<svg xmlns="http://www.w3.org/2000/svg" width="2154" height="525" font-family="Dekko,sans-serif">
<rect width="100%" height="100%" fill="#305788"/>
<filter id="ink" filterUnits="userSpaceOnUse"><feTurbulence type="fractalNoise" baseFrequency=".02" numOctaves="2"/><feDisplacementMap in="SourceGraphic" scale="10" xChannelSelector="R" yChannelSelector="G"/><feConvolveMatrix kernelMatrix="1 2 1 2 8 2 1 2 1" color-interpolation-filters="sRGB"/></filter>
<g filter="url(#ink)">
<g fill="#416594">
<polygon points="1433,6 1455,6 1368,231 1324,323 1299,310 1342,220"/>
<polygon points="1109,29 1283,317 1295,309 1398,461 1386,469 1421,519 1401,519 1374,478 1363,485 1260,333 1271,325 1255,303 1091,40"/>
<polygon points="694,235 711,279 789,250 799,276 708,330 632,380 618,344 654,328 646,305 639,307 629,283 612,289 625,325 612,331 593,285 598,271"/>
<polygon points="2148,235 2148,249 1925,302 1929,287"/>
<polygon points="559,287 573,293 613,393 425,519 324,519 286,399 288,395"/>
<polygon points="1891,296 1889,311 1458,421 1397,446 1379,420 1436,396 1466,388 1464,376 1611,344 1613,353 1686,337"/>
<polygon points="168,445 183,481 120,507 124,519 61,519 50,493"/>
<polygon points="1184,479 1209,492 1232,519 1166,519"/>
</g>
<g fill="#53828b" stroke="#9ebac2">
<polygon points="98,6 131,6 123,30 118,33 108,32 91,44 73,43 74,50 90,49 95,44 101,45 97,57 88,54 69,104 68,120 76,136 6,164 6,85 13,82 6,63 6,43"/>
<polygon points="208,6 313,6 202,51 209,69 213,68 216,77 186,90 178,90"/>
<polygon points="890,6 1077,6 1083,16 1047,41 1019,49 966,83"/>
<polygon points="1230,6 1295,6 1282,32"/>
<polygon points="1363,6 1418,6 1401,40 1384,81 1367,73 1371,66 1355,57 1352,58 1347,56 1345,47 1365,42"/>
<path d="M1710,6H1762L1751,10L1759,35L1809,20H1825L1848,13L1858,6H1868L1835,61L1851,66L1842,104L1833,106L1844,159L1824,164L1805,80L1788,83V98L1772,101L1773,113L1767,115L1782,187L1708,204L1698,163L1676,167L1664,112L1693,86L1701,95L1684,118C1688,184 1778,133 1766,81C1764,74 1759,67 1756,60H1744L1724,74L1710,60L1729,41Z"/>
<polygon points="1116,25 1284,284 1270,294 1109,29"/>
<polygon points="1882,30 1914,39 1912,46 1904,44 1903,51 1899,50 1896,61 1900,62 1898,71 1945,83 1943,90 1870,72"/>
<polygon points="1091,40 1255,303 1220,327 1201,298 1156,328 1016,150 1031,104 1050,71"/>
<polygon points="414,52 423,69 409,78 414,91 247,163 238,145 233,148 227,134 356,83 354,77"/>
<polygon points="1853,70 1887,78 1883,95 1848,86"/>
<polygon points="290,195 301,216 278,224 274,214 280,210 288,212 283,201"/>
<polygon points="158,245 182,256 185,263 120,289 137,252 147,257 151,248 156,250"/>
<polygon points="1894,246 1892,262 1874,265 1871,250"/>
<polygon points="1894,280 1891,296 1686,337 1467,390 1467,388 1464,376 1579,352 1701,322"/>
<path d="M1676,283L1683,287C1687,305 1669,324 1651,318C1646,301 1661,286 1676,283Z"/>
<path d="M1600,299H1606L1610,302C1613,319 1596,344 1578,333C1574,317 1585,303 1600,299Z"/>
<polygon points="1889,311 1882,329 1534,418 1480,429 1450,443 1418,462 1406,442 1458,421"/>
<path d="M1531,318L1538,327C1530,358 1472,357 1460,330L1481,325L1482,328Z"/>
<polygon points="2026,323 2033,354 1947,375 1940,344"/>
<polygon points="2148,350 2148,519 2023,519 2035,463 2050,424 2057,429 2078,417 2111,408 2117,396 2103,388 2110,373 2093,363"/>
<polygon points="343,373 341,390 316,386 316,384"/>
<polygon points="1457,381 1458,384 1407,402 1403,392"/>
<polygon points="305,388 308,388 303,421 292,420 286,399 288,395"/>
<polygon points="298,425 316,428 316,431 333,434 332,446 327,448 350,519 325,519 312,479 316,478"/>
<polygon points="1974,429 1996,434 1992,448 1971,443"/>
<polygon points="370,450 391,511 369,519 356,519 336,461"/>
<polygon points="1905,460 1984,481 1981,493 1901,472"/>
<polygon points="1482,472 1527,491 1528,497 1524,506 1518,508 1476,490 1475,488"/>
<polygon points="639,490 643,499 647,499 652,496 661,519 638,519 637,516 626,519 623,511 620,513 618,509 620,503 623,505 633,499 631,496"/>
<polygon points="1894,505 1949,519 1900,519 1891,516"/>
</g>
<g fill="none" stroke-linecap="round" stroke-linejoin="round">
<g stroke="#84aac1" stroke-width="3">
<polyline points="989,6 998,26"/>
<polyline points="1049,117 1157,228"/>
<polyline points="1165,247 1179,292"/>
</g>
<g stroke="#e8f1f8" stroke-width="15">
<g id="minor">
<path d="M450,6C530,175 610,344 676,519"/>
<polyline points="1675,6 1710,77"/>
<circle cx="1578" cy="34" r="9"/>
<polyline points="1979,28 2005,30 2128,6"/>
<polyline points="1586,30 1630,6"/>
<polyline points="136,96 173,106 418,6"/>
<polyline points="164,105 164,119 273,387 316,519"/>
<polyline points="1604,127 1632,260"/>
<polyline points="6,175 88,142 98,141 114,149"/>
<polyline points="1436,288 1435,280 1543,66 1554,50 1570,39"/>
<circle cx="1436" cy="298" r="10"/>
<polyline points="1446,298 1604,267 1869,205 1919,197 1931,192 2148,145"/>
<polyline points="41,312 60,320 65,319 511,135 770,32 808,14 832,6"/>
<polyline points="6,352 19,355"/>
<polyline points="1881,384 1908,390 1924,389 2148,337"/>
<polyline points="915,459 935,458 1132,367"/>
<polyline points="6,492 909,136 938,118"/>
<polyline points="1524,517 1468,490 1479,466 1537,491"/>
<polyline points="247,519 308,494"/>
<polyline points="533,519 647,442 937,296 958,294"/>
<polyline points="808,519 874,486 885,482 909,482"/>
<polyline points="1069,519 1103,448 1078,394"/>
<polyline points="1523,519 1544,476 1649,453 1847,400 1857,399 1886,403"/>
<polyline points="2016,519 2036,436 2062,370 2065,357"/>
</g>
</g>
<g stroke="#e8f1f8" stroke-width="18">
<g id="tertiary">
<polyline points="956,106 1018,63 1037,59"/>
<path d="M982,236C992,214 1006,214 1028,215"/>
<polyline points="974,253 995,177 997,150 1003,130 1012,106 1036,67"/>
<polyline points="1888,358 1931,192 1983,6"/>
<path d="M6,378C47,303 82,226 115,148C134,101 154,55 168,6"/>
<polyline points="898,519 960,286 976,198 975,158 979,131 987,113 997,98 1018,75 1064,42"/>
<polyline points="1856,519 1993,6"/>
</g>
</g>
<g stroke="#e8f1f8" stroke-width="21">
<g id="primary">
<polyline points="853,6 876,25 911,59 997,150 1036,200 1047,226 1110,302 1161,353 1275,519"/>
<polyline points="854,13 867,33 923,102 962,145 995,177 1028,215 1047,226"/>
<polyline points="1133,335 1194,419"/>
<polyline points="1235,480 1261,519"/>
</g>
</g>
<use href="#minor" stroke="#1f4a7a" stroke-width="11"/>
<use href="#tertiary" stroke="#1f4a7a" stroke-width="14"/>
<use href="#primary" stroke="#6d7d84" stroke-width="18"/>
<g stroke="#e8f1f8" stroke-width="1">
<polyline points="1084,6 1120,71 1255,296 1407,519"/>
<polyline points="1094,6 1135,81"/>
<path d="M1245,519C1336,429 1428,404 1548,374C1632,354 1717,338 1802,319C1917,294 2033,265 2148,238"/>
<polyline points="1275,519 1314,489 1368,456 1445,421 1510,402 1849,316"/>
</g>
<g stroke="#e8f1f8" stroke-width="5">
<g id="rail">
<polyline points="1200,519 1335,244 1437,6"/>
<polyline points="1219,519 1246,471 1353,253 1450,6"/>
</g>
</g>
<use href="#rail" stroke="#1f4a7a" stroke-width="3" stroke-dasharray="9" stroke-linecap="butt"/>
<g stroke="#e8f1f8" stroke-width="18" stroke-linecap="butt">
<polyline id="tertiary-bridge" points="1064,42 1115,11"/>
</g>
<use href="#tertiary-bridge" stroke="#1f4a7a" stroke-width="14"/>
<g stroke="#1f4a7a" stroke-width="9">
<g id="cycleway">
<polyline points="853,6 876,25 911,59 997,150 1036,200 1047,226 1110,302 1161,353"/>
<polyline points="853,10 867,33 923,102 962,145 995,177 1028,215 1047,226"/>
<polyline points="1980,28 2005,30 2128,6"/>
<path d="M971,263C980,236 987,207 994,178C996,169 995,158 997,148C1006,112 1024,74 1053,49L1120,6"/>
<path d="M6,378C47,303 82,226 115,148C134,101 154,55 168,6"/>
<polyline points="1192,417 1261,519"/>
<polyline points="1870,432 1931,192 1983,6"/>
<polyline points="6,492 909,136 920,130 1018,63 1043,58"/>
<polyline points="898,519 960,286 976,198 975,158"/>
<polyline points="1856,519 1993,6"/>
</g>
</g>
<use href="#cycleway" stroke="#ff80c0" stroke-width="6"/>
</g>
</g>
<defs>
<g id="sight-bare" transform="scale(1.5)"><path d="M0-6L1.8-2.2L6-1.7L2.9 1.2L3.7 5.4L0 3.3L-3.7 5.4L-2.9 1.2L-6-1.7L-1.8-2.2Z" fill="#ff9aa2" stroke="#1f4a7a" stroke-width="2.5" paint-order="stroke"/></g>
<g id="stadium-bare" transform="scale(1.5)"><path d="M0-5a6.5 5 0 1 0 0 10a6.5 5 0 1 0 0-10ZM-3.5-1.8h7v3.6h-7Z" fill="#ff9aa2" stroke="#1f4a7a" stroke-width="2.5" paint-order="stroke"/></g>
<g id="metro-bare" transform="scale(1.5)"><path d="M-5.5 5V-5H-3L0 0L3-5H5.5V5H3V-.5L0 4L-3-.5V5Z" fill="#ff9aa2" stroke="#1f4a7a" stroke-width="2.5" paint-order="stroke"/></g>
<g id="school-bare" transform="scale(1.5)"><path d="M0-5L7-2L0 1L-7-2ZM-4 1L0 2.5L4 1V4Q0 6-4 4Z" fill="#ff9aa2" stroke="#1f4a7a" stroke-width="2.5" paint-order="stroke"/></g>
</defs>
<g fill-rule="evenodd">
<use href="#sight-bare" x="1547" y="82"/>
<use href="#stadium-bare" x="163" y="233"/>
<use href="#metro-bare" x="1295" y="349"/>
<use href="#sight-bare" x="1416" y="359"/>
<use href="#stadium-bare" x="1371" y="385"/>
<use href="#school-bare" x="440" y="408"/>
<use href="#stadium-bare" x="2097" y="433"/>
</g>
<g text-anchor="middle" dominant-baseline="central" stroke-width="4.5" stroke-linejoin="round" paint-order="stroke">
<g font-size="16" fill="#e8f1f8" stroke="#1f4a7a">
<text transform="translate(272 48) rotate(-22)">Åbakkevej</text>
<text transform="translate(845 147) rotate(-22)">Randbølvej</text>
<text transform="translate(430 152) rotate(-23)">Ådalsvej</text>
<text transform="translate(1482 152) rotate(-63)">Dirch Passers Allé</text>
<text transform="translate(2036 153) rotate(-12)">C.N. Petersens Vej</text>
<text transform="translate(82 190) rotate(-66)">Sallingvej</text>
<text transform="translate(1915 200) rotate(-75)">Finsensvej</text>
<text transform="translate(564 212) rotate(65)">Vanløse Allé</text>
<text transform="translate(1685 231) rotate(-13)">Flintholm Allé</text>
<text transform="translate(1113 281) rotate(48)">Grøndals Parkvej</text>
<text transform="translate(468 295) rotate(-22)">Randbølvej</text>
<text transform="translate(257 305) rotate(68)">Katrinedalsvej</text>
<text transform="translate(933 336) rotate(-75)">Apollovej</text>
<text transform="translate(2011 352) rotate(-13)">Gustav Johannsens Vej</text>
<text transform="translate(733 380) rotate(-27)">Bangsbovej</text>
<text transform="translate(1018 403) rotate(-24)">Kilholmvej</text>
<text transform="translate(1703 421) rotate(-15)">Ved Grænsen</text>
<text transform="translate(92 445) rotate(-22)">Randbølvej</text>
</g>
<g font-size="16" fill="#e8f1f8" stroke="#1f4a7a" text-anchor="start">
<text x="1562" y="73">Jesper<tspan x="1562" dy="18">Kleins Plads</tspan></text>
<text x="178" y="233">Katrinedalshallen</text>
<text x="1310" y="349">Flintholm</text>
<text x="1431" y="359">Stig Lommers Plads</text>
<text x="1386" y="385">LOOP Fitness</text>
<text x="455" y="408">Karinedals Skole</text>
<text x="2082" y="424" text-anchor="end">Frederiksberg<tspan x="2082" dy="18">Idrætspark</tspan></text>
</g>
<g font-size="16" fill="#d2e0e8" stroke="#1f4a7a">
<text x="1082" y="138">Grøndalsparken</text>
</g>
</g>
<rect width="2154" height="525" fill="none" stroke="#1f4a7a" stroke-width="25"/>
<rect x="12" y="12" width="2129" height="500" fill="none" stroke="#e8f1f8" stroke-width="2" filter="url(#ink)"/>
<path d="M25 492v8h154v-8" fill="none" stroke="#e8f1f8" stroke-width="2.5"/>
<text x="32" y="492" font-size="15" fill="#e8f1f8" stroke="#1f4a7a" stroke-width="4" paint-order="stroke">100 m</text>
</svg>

┄┄┄┄┄┄┄┄┄┄┄┄┄┄┄┄┄┄┄┄

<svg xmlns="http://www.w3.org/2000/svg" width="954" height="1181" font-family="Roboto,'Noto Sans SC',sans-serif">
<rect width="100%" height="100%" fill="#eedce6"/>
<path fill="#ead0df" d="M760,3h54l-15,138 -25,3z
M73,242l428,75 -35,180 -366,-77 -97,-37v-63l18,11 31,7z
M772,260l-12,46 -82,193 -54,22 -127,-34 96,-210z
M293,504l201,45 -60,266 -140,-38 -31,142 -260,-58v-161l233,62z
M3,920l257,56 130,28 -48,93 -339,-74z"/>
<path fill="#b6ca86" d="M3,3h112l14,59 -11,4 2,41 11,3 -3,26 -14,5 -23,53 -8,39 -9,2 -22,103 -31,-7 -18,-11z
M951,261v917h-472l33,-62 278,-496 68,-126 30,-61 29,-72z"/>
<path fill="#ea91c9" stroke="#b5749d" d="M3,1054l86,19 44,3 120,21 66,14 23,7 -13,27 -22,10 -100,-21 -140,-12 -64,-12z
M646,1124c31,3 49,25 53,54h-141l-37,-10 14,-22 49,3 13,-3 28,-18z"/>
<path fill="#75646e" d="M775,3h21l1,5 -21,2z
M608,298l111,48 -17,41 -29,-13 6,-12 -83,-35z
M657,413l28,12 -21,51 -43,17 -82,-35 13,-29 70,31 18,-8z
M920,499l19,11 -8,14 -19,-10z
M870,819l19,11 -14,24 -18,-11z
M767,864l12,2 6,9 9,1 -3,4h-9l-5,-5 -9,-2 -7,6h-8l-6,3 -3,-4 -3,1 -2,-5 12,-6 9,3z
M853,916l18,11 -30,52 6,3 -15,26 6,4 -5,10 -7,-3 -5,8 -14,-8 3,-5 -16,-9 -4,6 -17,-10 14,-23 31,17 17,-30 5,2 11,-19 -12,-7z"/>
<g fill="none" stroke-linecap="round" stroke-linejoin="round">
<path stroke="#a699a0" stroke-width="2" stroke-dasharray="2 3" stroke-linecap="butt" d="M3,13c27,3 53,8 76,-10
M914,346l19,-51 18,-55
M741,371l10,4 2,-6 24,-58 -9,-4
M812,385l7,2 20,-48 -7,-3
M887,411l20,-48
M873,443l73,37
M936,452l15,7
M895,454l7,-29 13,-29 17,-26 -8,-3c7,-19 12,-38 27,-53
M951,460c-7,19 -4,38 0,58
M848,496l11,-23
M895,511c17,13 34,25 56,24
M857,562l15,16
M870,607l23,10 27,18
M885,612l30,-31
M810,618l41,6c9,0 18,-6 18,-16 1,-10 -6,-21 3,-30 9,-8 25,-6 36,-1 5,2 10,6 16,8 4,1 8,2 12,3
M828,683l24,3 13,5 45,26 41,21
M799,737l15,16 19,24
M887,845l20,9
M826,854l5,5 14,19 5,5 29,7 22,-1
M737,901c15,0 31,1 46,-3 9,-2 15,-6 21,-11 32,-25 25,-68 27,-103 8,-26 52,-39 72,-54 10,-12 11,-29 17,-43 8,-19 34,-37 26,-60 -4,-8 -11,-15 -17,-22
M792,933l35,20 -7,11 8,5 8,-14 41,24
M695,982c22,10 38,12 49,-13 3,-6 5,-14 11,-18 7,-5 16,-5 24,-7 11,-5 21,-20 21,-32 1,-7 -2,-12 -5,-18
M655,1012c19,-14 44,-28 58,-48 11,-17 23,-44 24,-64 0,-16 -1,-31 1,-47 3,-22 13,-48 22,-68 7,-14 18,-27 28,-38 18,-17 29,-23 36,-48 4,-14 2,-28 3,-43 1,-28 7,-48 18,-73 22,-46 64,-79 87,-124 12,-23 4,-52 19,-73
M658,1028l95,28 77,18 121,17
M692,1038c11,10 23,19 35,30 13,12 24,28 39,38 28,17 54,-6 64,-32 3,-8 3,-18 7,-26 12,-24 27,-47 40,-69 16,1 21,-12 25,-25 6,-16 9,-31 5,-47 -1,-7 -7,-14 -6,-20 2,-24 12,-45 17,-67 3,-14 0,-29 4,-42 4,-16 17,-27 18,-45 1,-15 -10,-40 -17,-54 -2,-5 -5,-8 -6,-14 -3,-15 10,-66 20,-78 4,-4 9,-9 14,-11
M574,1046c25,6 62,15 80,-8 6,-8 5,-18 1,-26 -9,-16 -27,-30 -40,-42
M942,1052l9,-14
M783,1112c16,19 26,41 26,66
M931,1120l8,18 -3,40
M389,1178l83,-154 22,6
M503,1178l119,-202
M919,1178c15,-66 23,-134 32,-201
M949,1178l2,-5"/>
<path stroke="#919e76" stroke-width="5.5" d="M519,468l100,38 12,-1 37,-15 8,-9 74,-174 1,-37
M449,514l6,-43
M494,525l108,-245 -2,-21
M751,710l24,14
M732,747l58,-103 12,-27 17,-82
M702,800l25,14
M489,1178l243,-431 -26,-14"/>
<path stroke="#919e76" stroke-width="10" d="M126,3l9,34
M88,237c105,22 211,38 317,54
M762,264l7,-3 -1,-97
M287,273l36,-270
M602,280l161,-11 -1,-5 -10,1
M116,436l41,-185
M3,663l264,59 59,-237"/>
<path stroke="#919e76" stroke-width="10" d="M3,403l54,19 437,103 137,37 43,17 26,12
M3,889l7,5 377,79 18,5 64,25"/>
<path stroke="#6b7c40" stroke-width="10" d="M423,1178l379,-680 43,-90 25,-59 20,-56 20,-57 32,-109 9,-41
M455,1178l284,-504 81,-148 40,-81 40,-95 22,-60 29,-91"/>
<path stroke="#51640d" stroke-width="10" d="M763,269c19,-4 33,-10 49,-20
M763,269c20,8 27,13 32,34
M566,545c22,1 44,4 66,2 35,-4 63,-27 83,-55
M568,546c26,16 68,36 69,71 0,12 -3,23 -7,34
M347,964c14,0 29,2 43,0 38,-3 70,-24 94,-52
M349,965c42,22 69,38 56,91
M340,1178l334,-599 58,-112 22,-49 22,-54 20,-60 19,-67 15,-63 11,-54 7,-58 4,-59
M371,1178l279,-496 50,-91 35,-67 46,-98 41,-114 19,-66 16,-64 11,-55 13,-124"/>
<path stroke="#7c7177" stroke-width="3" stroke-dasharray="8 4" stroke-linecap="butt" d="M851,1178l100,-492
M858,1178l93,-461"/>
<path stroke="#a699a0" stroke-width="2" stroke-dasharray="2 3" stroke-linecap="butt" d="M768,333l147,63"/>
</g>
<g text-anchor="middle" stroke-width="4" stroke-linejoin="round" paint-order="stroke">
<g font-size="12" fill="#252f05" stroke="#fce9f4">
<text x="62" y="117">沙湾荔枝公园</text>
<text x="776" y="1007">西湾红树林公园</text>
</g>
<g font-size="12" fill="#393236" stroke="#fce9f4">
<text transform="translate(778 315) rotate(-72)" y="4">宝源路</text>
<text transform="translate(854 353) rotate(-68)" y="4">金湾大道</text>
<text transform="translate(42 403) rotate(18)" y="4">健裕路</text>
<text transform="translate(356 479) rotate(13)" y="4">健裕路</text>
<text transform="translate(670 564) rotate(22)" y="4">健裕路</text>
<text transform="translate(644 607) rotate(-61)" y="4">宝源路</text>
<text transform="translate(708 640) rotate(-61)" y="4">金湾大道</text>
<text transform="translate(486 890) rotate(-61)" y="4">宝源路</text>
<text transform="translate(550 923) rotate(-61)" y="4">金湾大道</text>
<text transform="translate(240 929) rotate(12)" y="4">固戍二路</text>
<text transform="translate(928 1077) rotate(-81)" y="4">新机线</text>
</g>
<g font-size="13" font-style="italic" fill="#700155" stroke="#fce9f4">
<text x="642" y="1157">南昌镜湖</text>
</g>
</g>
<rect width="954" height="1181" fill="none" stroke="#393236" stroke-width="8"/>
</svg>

┄┄┄┄┄┄┄┄┄┄┄┄┄┄┄┄┄┄┄┄

AIM OF THE EXERCISE: Your answer should be the exact lines above from the one with "M657,413l28,12 -21,51 -43,17" through the one with "M792,933l35,20 -7,11 8,5 8,-14 41,24", both included, and nothing besides.

FINISHED EXERCISE:
M657,413l28,12 -21,51 -43,17 -82,-35 13,-29 70,31 18,-8z
M920,499l19,11 -8,14 -19,-10z
M870,819l19,11 -14,24 -18,-11z
M767,864l12,2 6,9 9,1 -3,4h-9l-5,-5 -9,-2 -7,6h-8l-6,3 -3,-4 -3,1 -2,-5 12,-6 9,3z
M853,916l18,11 -30,52 6,3 -15,26 6,4 -5,10 -7,-3 -5,8 -14,-8 3,-5 -16,-9 -4,6 -17,-10 14,-23 31,17 17,-30 5,2 11,-19 -12,-7z"/>
<g fill="none" stroke-linecap="round" stroke-linejoin="round">
<path stroke="#a699a0" stroke-width="2" stroke-dasharray="2 3" stroke-linecap="butt" d="M3,13c27,3 53,8 76,-10
M914,346l19,-51 18,-55
M741,371l10,4 2,-6 24,-58 -9,-4
M812,385l7,2 20,-48 -7,-3
M887,411l20,-48
M873,443l73,37
M936,452l15,7
M895,454l7,-29 13,-29 17,-26 -8,-3c7,-19 12,-38 27,-53
M951,460c-7,19 -4,38 0,58
M848,496l11,-23
M895,511c17,13 34,25 56,24
M857,562l15,16
M870,607l23,10 27,18
M885,612l30,-31
M810,618l41,6c9,0 18,-6 18,-16 1,-10 -6,-21 3,-30 9,-8 25,-6 36,-1 5,2 10,6 16,8 4,1 8,2 12,3
M828,683l24,3 13,5 45,26 41,21
M799,737l15,16 19,24
M887,845l20,9
M826,854l5,5 14,19 5,5 29,7 22,-1
M737,901c15,0 31,1 46,-3 9,-2 15,-6 21,-11 32,-25 25,-68 27,-103 8,-26 52,-39 72,-54 10,-12 11,-29 17,-43 8,-19 34,-37 26,-60 -4,-8 -11,-15 -17,-22
M792,933l35,20 -7,11 8,5 8,-14 41,24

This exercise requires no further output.